French President Jacques Chirac said on Wednesday anyone who defies a ban on headscarves and other religious headwear when state schools reopen in September could be prosecuted.

Chirac's warning followed an appeal for girls to defy the ban which was issued by the Union of French Islamic Organisations (UOIF), a Muslim fundamentalist organisation.

"If anyone is thinking of getting round or not taking any notice of the law, they will be putting themselves in the wrong and deserve to be punished or prosecuted," Chirac said in a television interview.

"We cannot accept that one organisation or another organisation which thinks it represents something in France can deliberately ignore or criticise the law...The law applies to everyone," he said.

The conservative government says the ban will guarantee religious freedom by keeping all faiths out of state schools, and is intended to preserve the French principle of secularism.

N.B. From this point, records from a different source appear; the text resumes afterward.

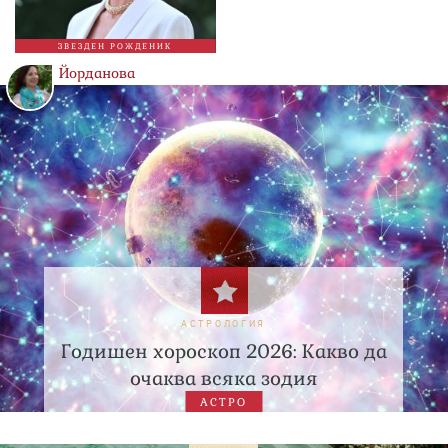
ЗВЕЗДЕН РОЖДЕНИК
Йорданова
АСТРОЛОГИЯ
Годишен хороскоп 2026: Какво да
очаква всяка зодия
АСТРО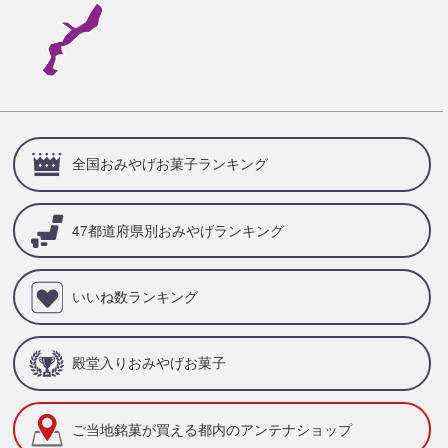
全国おみやげお菓子ランキング
47都道府県別
おみやげランキング
いいね数ランキング
殿堂入りおみやげお菓子
ご当地銘菓が買える
都内のアンテナショップ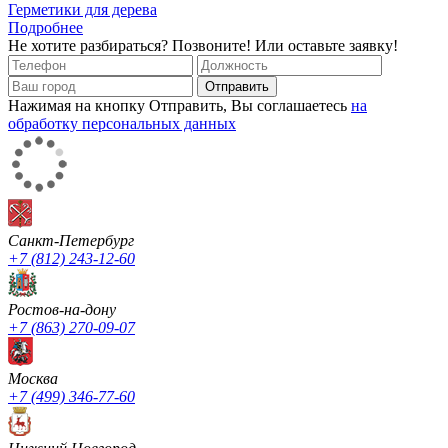
Герметики для дерева
Подробнее
Не хотите разбираться?
Позвоните! Или оставьте заявку!
Нажимая на кнопку Отправить, Вы соглашаетесь
на
обработку персональных данных
Санкт-Петербург
+7 (812) 243-12-60
Ростов-на-дону
+7 (863) 270-09-07
Москва
+7 (499) 346-77-60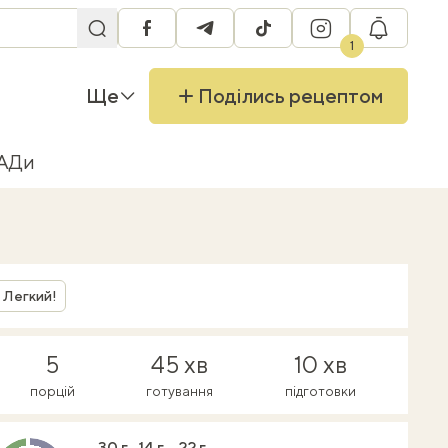
facebook
telegram
tiktok
instagram
RU
1
Ще
Поділись рецептом
БАДи
Легкий!
5
45 хв
10 хв
порцій
готування
підготовки
30 г
14 г
22 г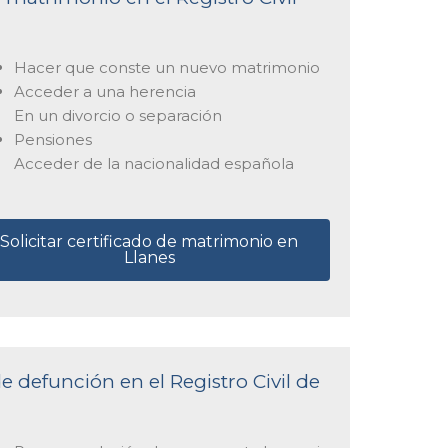
Hacer que conste un nuevo matrimonio
Acceder a una herencia
En un divorcio o separación
Pensiones
Acceder de la nacionalidad española
Solicitar certificado de matrimonio en
Llanes
e defunción en el Registro Civil de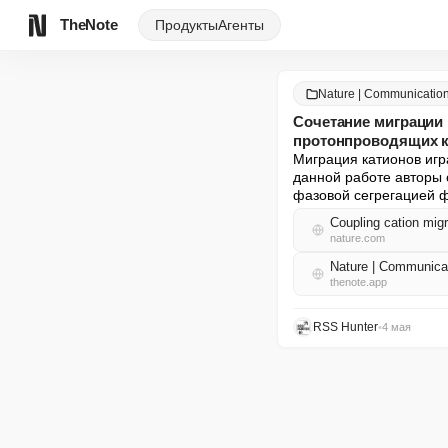
TheNote
Продукты
Агенты
Nature | Communicatio
Сочетание миграции 
протонпроводящих к
Миграция катионов игр
данной работе авторы 
фазовой сегрегацией 
Coupling cation migr
nature.com
Nature | Communica
thenote.app
RSS Hunter
•
4 мая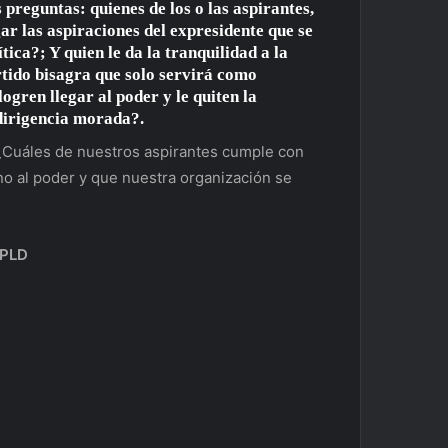
 preguntas: quienes de los o las aspirantes,
ar las aspiraciones del expresidente que se
ica?; Y quien le da la tranquilidad a la
rtido bisagra que solo servirá como
ogren llegar al poder y le quiten la
 dirigencia morada?.
 ¿Cuáles de nuestros aspirantes cumple con
no al poder y que nuestra organización se
 PLD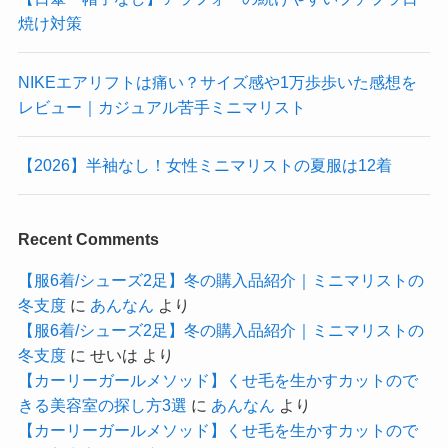
焼け対策
NIKEエアリフトは痛い？サイズ感や1万歩歩いた感想を
レビュー｜カジュアル苦手ミニマリスト
【2026】半袖なし！女性ミニマリストの夏服は12着
Recent Comments
【服6着/シューズ2足】冬の購入品紹介｜ミニマリストの
冬支度
に
あんなん
より
【服6着/シューズ2足】冬の購入品紹介｜ミニマリストの
冬支度
に
せいは
より
【カーリーガールメソッド】くせ毛を生かすカットので
きる美容室の探し方3選
に
あんなん
より
【カーリーガールメソッド】くせ毛を生かすカットので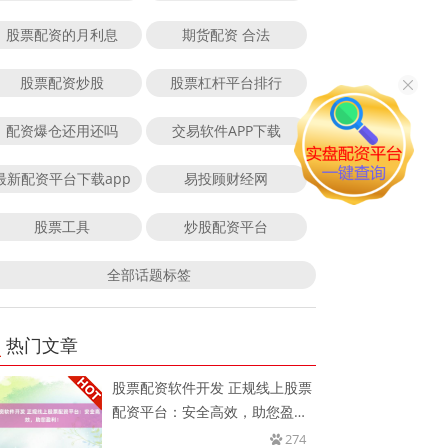
股票配资的月利息
期货配资 合法
股票配资炒股
股票杠杆平台排行
配资爆仓还用还吗
交易软件APP下载
最新配资平台下载app
易投顾财经网
股票工具
炒股配资平台
全部话题标签
热门文章
股票配资软件开发 正规线上股票
配资平台：安全高效，助您盈
利！
274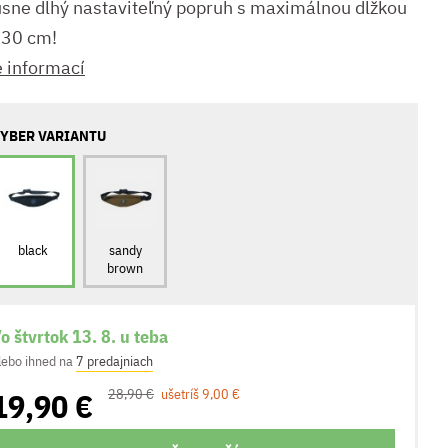
usne dlhý nastaviteľný popruh s maximálnou dĺžkou
130 cm!
e informací
YBER VARIANTU
black
sandy
brown
o štvrtok 13. 8. u teba
lebo ihned na
7 predajniach
19,90 €
28,90 €
ušetríš 9,00 €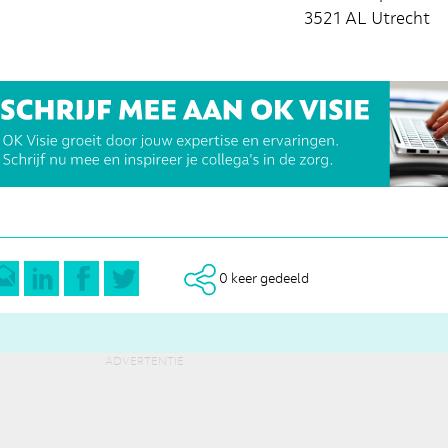
3521 AL Utrecht
0 keer gedeeld
advertentie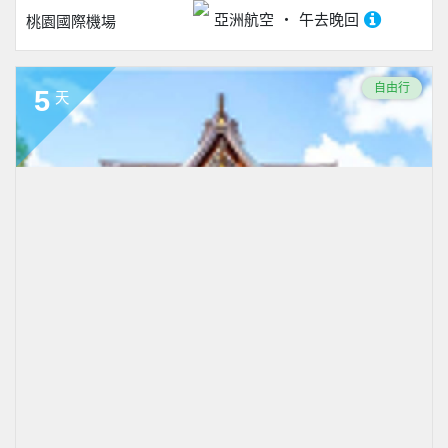
亞洲航空
午去晚回
桃園國際機場
自由行
5
天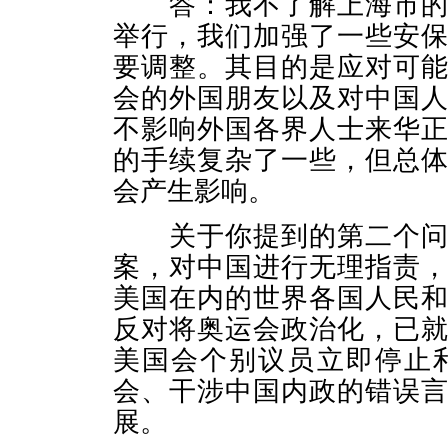
答：我不了解上海市的具
举行，我们加强了一些安
要调整。其目的是应对可
会的外国朋友以及对中国
不影响外国各界人士来华
的手续复杂了一些，但总
会产生影响。
关于你提到的第二个问题
案，对中国进行无理指责
美国在内的世界各国人民
反对将奥运会政治化，已
美国会个别议员立即停止
会、干涉中国内政的错误
展。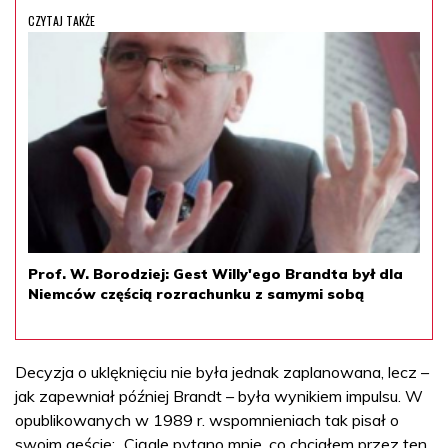
CZYTAJ TAKŻE
Prof. W. Borodziej: Gest Willy'ego Brandta był dla
Niemców częścią rozrachunku z samymi sobą
Decyzja o uklęknięciu nie była jednak zaplanowana, lecz –
jak zapewniał później Brandt – była wynikiem impulsu. W
opublikowanych w 1989 r. wspomnieniach tak pisał o
swoim geście: „Ciągle pytano mnie, co chciałem przez ten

But some of France's five million Muslims oppose the ban and the government fears it could provoke protests when school reopens in September after the summer holidays.

The UOIF says Muslim women should cover their hair as a religious duty and that it has advised girls to wear bandanas to school in September to get around the ban on headscarves.

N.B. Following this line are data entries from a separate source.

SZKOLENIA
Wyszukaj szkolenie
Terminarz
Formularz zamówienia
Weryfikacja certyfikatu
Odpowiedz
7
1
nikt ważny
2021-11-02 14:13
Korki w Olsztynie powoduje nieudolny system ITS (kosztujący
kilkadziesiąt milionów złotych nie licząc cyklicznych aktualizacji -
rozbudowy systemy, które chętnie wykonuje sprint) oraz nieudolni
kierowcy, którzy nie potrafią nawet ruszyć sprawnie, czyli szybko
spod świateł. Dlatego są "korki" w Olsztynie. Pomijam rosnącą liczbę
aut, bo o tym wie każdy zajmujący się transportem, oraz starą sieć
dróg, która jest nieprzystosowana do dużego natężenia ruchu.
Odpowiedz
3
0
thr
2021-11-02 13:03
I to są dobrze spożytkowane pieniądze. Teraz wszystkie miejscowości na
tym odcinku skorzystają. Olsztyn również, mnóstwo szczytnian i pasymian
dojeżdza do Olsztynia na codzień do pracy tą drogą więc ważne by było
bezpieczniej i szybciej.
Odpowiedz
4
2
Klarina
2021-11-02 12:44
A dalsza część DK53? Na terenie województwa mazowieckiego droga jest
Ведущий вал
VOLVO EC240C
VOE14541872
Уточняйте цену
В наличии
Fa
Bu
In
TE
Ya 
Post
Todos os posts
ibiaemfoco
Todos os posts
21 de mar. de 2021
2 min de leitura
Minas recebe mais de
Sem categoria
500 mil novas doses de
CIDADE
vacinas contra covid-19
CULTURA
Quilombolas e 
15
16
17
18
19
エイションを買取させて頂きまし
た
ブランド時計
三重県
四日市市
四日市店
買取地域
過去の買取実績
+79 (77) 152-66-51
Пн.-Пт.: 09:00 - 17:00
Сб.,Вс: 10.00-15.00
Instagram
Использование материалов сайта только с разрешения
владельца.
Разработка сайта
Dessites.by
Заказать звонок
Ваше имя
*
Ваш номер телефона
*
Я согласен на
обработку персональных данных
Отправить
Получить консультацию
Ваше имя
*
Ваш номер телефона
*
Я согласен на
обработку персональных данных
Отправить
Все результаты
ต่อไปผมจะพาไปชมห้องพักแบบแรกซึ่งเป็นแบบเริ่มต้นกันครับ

Chirac also repeated calls for more vigilance against religious intolerance and racism in his interview marking Bastille Day, which commemorates the French Revolution of 1789.

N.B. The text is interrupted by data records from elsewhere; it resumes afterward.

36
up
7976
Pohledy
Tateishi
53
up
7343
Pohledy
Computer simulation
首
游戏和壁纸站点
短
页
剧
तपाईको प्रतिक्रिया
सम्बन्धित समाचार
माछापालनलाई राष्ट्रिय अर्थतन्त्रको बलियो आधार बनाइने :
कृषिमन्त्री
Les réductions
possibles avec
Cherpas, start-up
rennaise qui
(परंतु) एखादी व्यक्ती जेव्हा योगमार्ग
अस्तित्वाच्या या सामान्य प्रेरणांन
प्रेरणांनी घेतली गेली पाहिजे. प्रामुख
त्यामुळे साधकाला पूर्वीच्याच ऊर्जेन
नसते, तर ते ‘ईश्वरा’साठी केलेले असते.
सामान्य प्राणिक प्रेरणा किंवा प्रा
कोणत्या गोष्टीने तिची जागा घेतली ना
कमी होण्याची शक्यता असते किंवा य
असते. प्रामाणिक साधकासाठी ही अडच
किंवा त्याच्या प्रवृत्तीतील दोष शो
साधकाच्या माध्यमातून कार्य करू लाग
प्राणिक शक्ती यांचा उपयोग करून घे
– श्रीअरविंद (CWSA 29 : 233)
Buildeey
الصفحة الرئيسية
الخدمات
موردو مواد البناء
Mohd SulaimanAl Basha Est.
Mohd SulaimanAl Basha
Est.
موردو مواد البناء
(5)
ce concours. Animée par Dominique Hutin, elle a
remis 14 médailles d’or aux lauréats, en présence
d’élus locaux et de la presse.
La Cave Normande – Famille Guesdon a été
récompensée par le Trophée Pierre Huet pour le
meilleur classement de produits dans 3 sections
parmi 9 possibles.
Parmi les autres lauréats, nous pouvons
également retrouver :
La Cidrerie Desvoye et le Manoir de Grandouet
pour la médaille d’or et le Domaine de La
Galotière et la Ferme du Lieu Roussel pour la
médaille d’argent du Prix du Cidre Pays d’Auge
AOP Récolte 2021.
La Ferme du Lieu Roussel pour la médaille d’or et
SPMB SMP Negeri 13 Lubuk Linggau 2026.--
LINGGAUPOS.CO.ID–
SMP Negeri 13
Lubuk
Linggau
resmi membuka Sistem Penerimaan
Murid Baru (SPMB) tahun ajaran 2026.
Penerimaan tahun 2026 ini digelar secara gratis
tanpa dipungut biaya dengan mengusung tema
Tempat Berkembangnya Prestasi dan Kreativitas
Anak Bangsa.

Echoing an appeal he made last week, he said there was a "bad climate" and racist crimes were threatening social unity.

Chirac shrugged off criticism by the opposition Socialist Party that he reacted too quickly by condemning an incident last Friday in which a woman said she was attacked on a Paris suburban train by assailants who mistook her for a Jew.

The 23-year-old woman, who said six youths of Arab and African origin had daubed swastikas on her stomach, later said she had made up the incident and she and her companion have been taken into custody.

Chirac said he did not regret his quick reaction to the incident because racist attacks were on the rise.

"This is unacceptable," he said. "The current atmosphere... shows there is a big problem which must be treated first and foremost at the roots, in school, in children, to explain that they have equal rights and duties and must respect them."